## Written exercise 1
From the transportation passage below, copy the part that opens with the words containing "Like many poverty-related" and closes with "for city riders.".
## Written exercise 2
Answer these questions using the transportation passage below.
(a) What share of black households do not have a car?
(b) How many cents of every federal transportation dollar go toward mass transit systems?
(c) According to the 2011 statement, what percentage of state transportation funds does the Chicago area get?

## Text section
--------

Like many poverty-related issues, transportation has a racial dimension. African Americans, on average, use public transit far more than whites do. Nearly 20 percent of black households do not have a car, in comparison to 4.6 percent of white households. Those cars ride on highways that cut through low-income neighborhoods, highways that were built by giving urban areas short shrift. Nationwide about 80 cents out of every federal transportation dollar goes toward highways—used disproportionately by more affluent drivers—and only 20 cents goes toward mass transit systems, which are heavily used by people of color and by lower-income workers. When it’s time to distribute that 20 percent, regional authorities often favor light-rail systems for suburban commuters over bus lines for city riders.

Very low-income families spend as much as 55 percent of their earnings on transportation.

Fairness can also be a problem when it comes to state and local money. Miguel del Valle, then city clerk of Chicago, argued in a 2011 mayoral candidate statement, “The Chicago area currently gets 45 percent and downstate gets 55 percent of state transportation funds even though the Chicago region represents 70 percent of the state’s population and 78 percent of the state’s economy.”

--------

## Supplied data
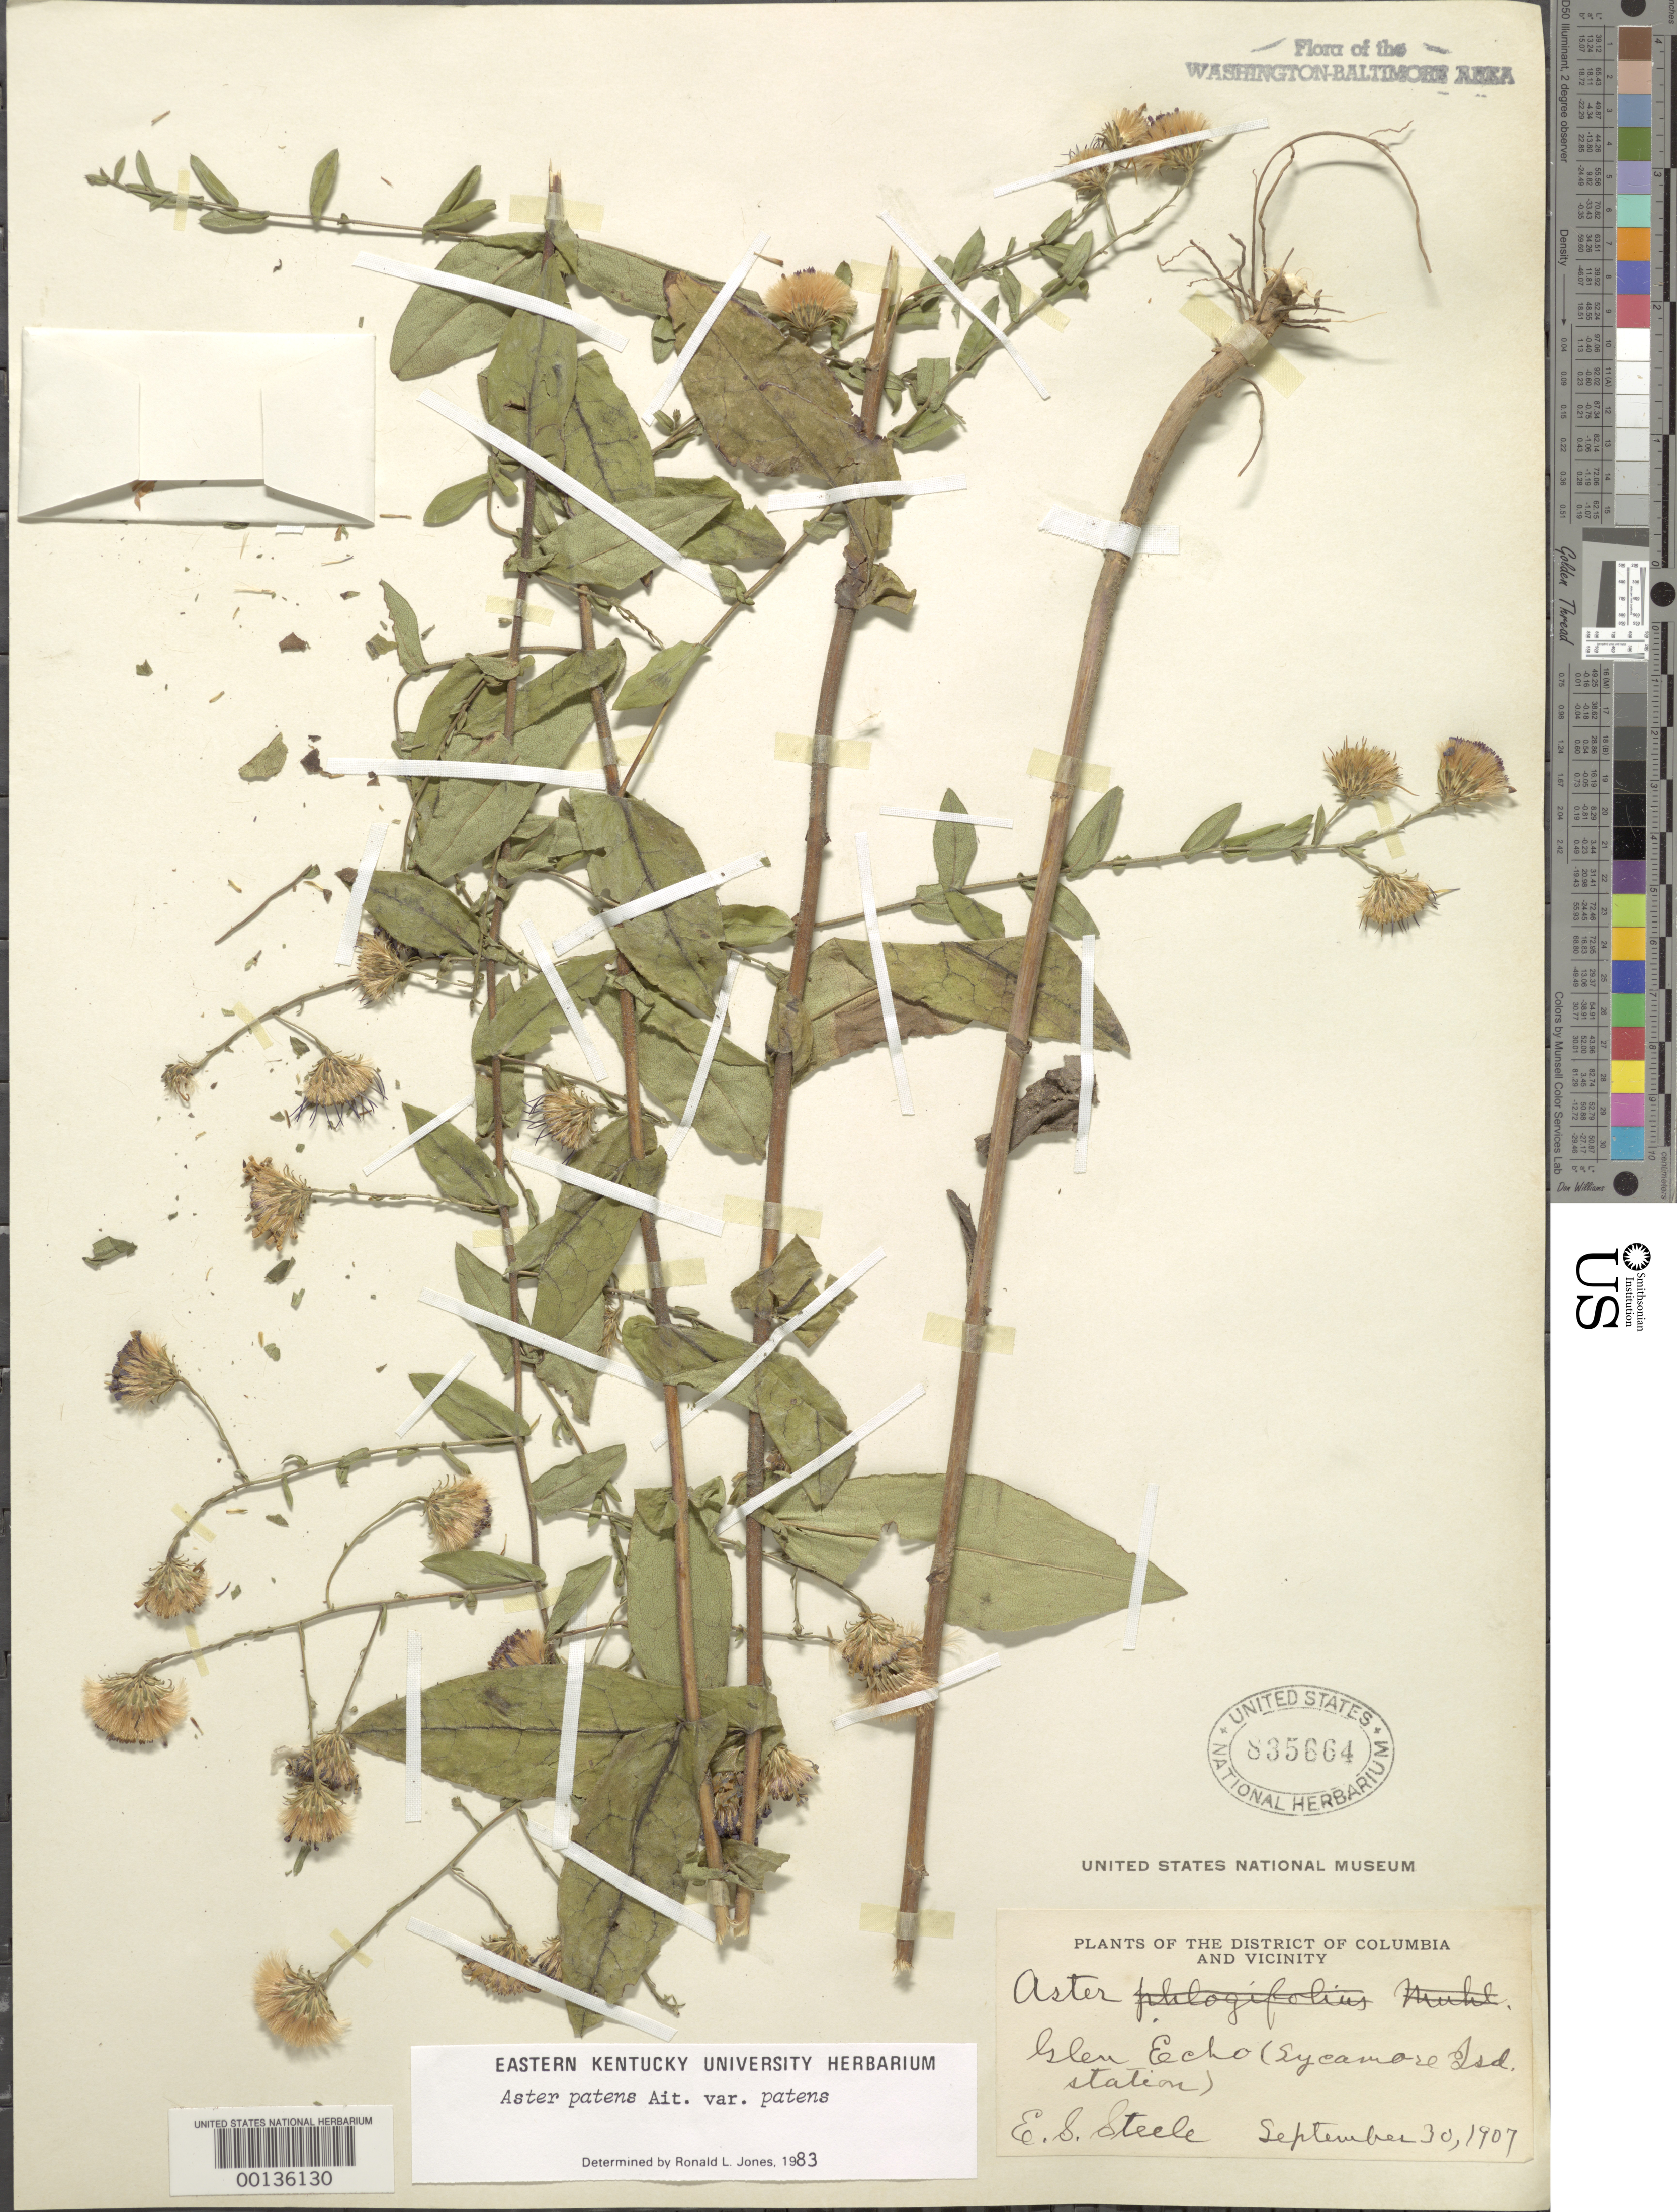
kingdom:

--------

## Correct result 1
Like many poverty-related issues, transportation has a racial dimension. African Americans, on average, use public transit far more than whites do. Nearly 20 percent of black households do not have a car, in comparison to 4.6 percent of white households. Those cars ride on highways that cut through low-income neighborhoods, highways that were built by giving urban areas short shrift. Nationwide about 80 cents out of every federal transportation dollar goes toward highways—used disproportionately by more affluent drivers—and only 20 cents goes toward mass transit systems, which are heavily used by people of color and by lower-income workers. When it’s time to distribute that 20 percent, regional authorities often favor light-rail systems for suburban commuters over bus lines for city riders.

## Correct result 2
(a) Nearly 20 percent
(b) About 20 cents
(c) 45 percent